> Written task:
Please copy the records between the lines holding "4. 選擇物件，指定其OFFSET為0.25，並使其邊角變圓。" and "5. 將前景色轉換為輪廓線（保持線寬為0.001）。", inclusive, replacing "輪廓線" with "外框線" and leaving everything else unchanged.

> Given entries:
··········
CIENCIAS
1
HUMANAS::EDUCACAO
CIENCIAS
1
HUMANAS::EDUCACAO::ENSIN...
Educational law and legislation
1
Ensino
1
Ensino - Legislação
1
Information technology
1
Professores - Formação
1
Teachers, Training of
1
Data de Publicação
··········
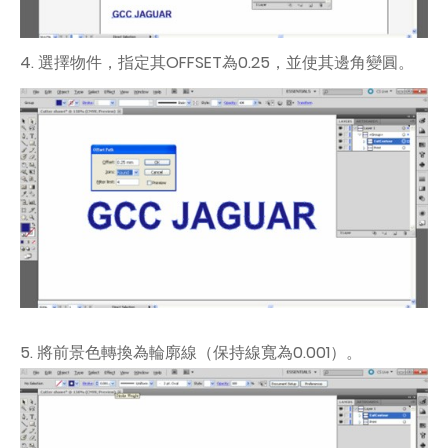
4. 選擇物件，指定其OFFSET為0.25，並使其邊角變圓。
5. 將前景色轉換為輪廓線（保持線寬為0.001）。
··········
> Final answer:
4. 選擇物件，指定其OFFSET為0.25，並使其邊角變圓。
5. 將前景色轉換為外框線（保持線寬為0.001）。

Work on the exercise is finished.